━━━ Data to examine ━━━

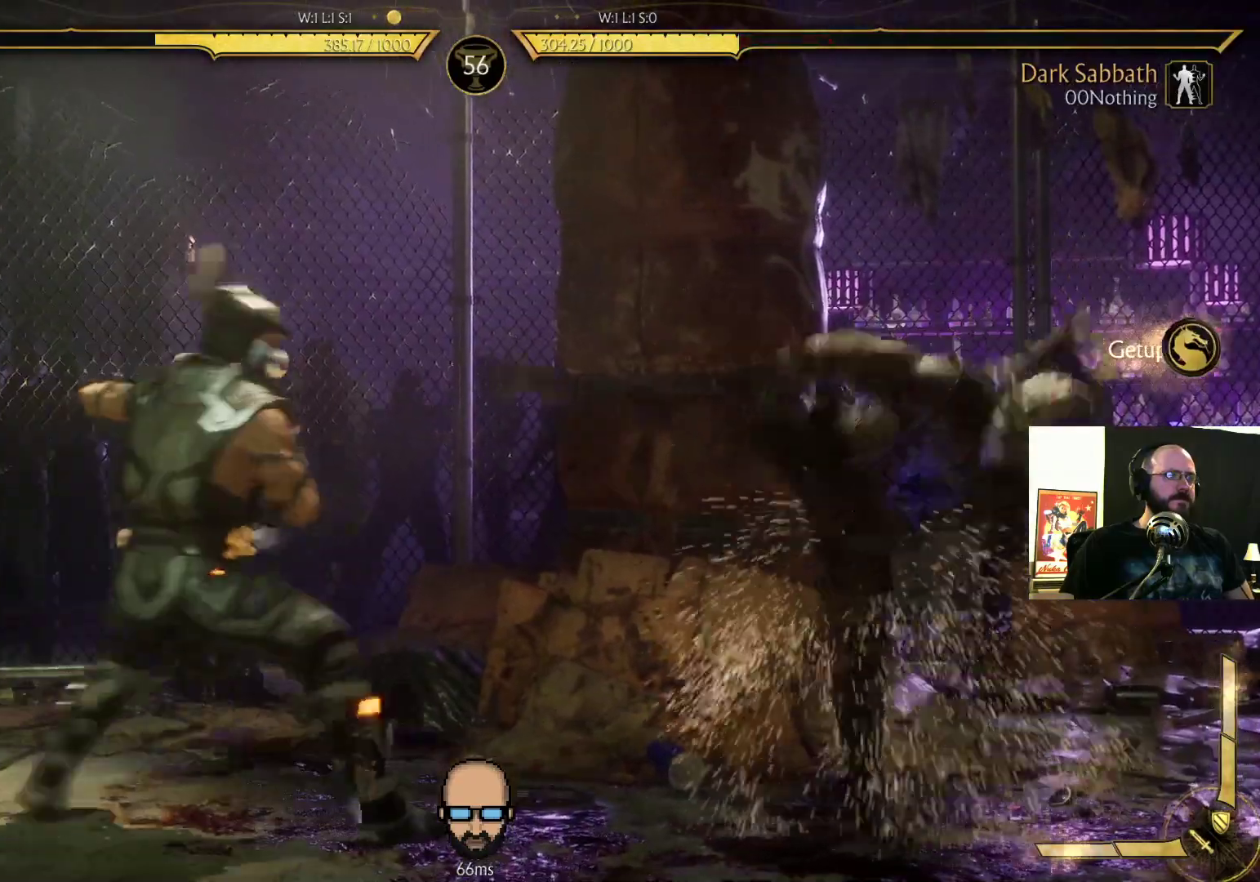
{"buttons": ["R2", "DPAD_DOWN", "DPAD_RIGHT"], "events": []}
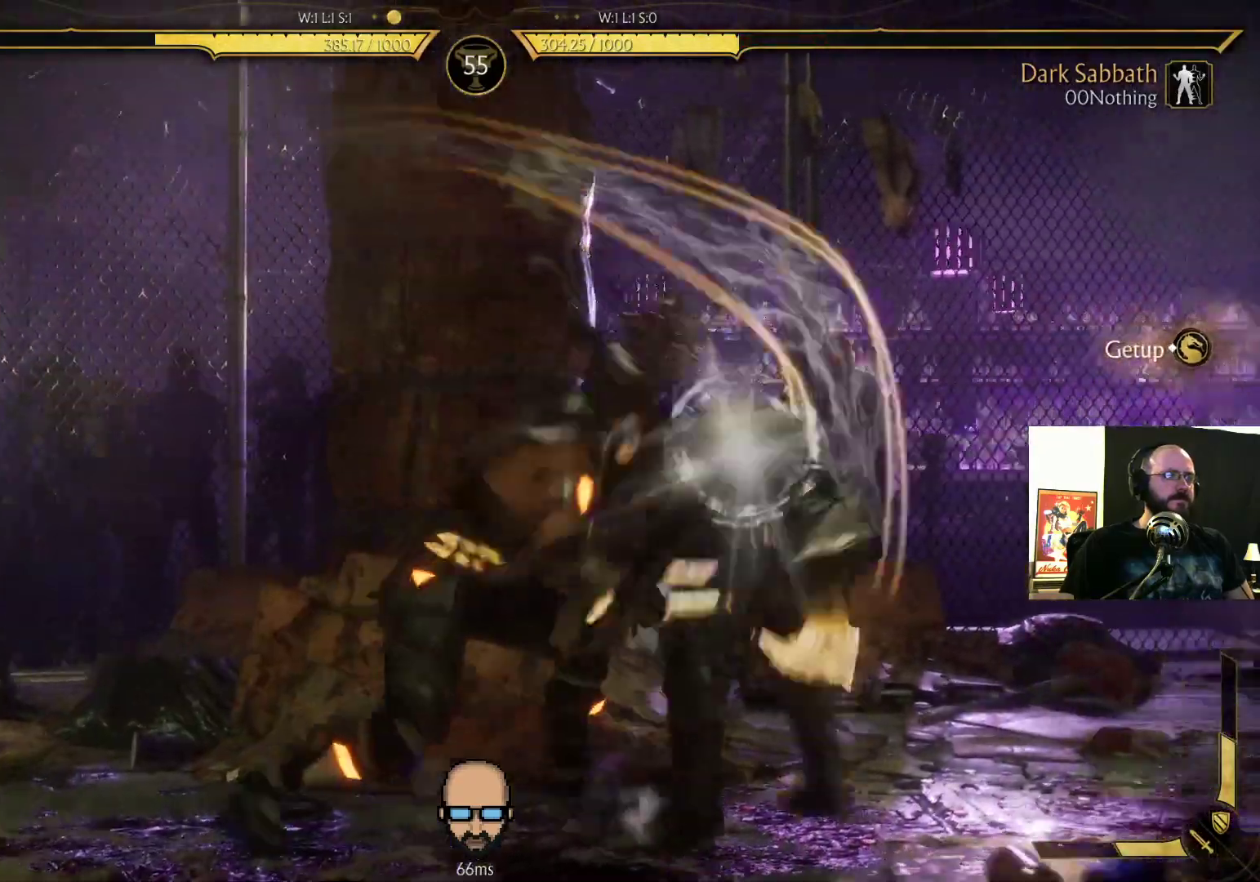
{"buttons": ["R2"], "events": [[33, "DPAD_DOWN", "up"], [33, "DPAD_RIGHT", "up"]]}
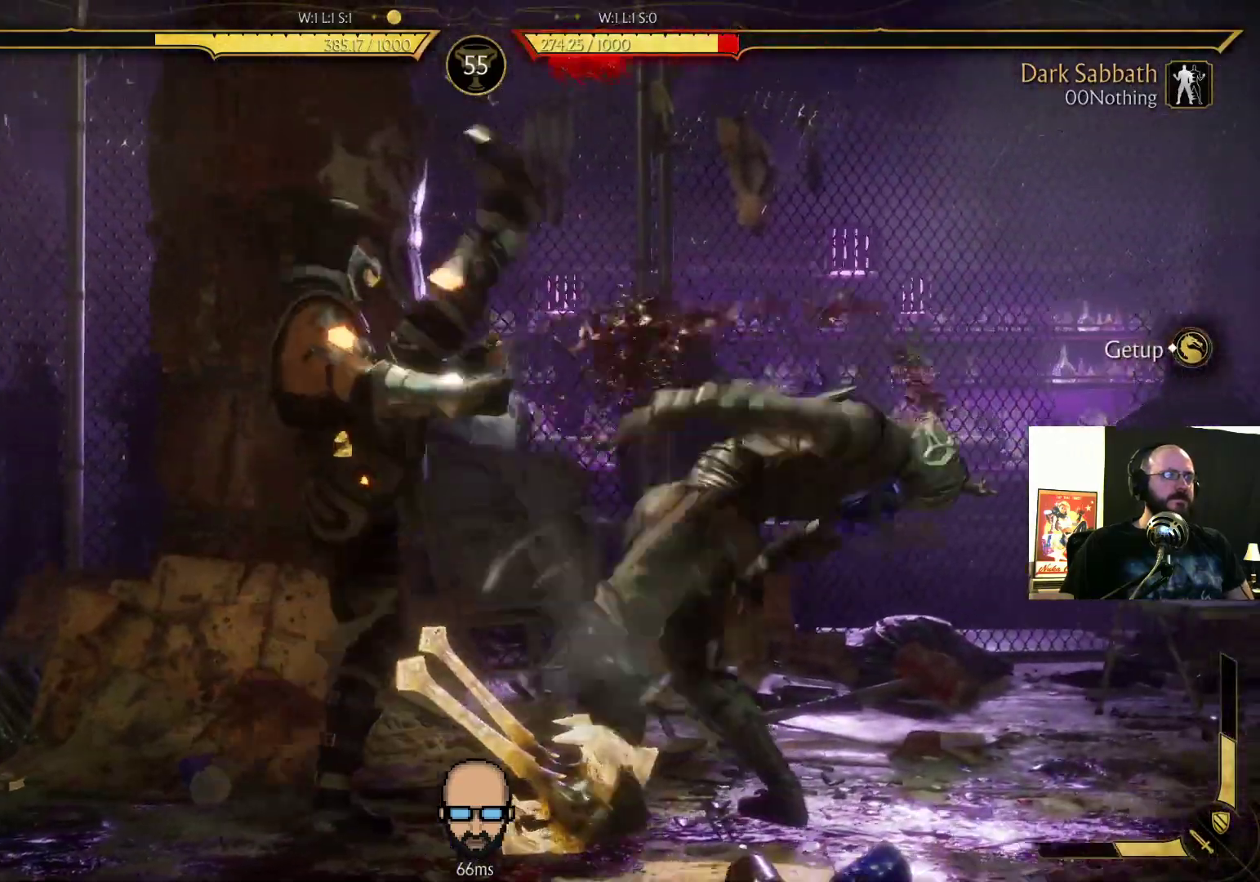
{"buttons": ["L2", "DPAD_DOWN", "DPAD_RIGHT"], "events": [[233, "DPAD_DOWN", "down"], [233, "DPAD_RIGHT", "down"], [233, "L2", "down"], [233, "R2", "up"]]}
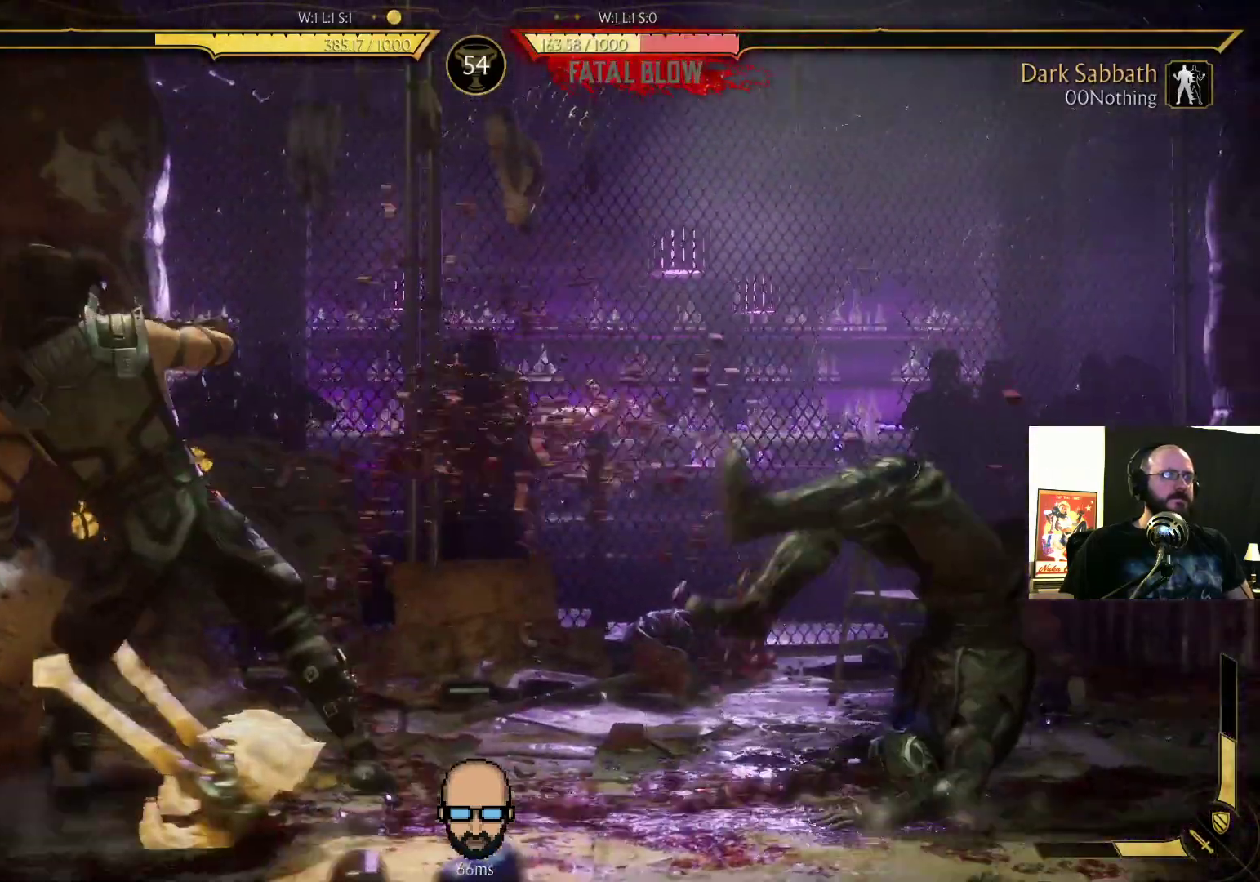
{"buttons": ["L2", "DPAD_DOWN", "DPAD_RIGHT"], "events": []}
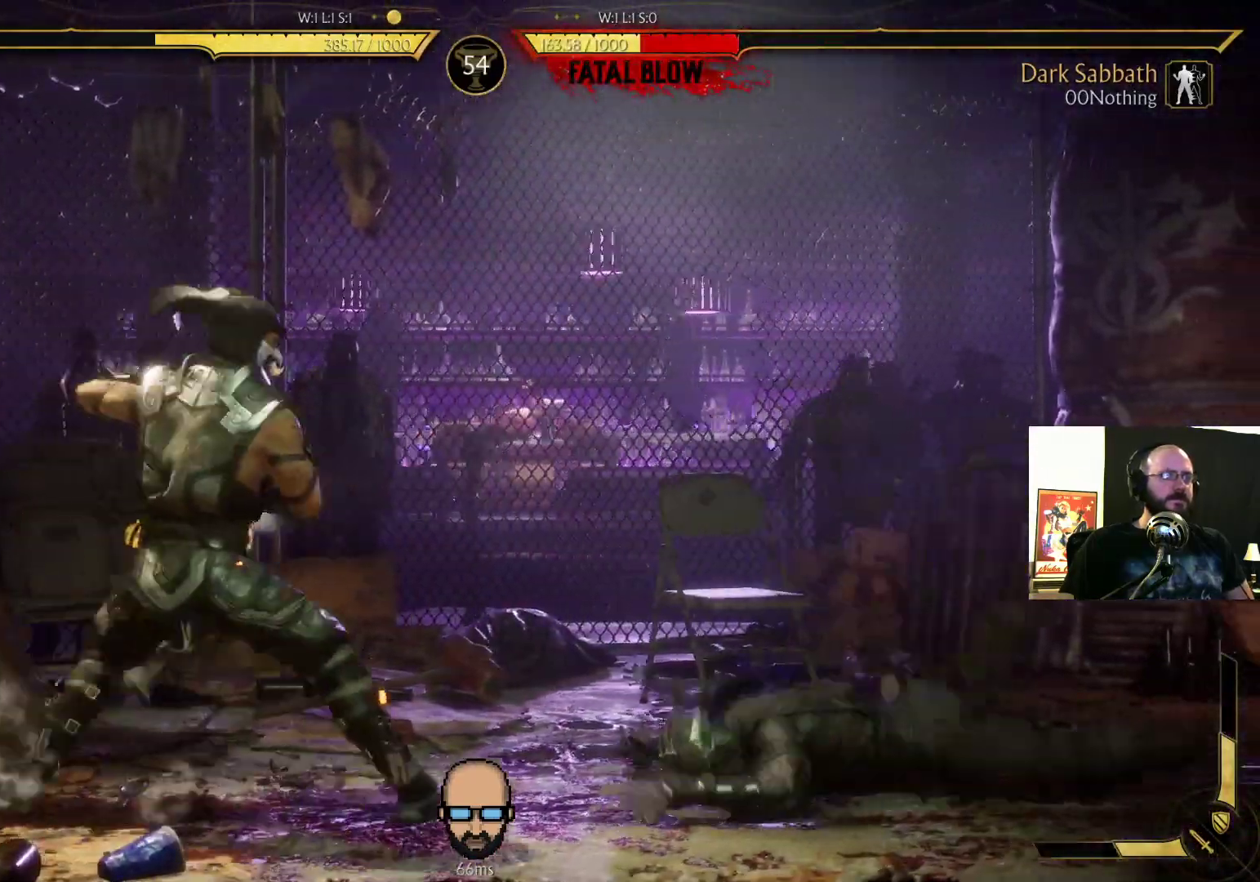
{"buttons": ["L2", "DPAD_DOWN", "DPAD_RIGHT"], "events": []}
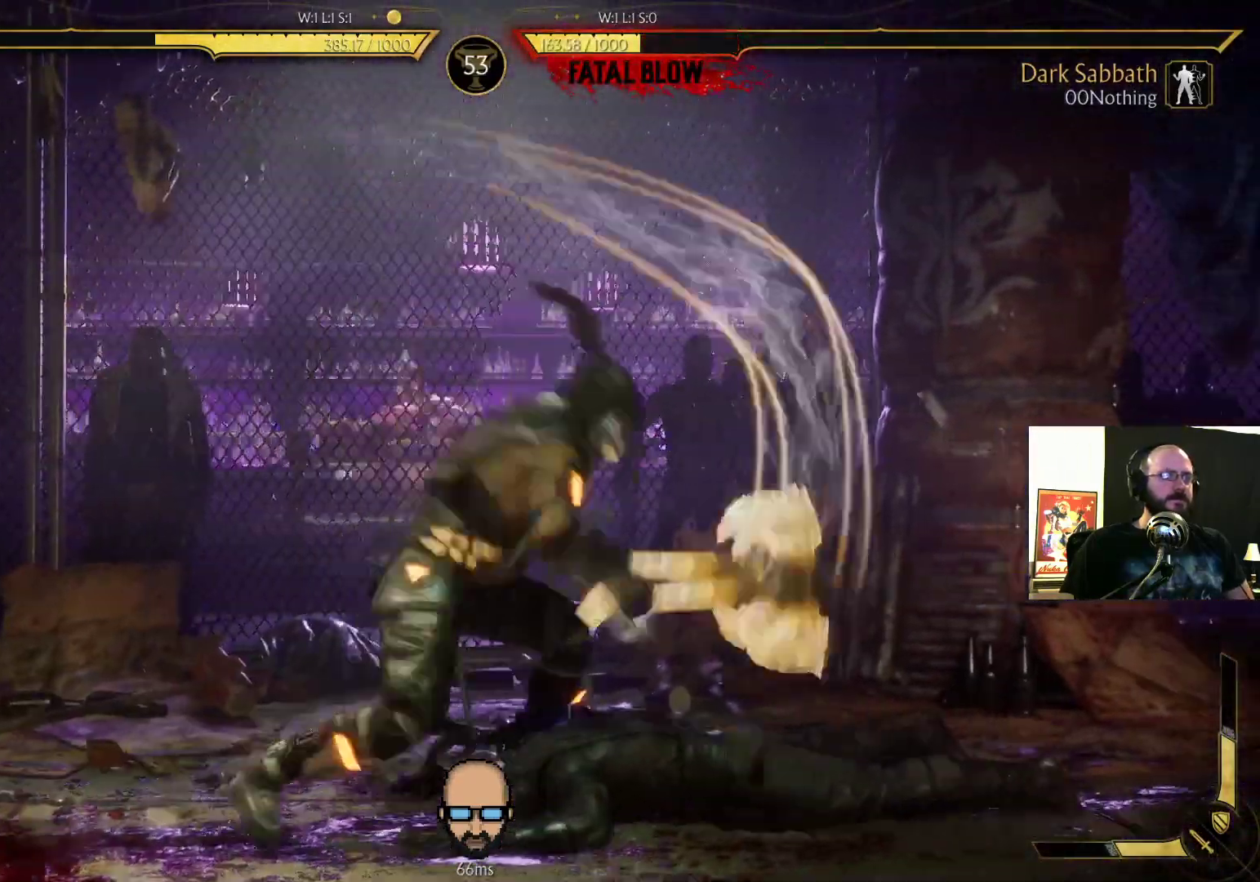
{"buttons": ["R2", "DPAD_DOWN", "DPAD_RIGHT"], "events": [[133, "R2", "down"], [167, "L2", "up"]]}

━━━

Activity: Could you reproduce every record above exactly, leaving out any pictures?

Answer to this problem:
{"buttons": ["R2", "DPAD_DOWN", "DPAD_RIGHT"], "events": []}
{"buttons": ["R2"], "events": [[33, "DPAD_DOWN", "up"], [33, "DPAD_RIGHT", "up"]]}
{"buttons": ["L2", "DPAD_DOWN", "DPAD_RIGHT"], "events": [[233, "DPAD_DOWN", "down"], [233, "DPAD_RIGHT", "down"], [233, "L2", "down"], [233, "R2", "up"]]}
{"buttons": ["L2", "DPAD_DOWN", "DPAD_RIGHT"], "events": []}
{"buttons": ["L2", "DPAD_DOWN", "DPAD_RIGHT"], "events": []}
{"buttons": ["R2", "DPAD_DOWN", "DPAD_RIGHT"], "events": [[133, "R2", "down"], [167, "L2", "up"]]}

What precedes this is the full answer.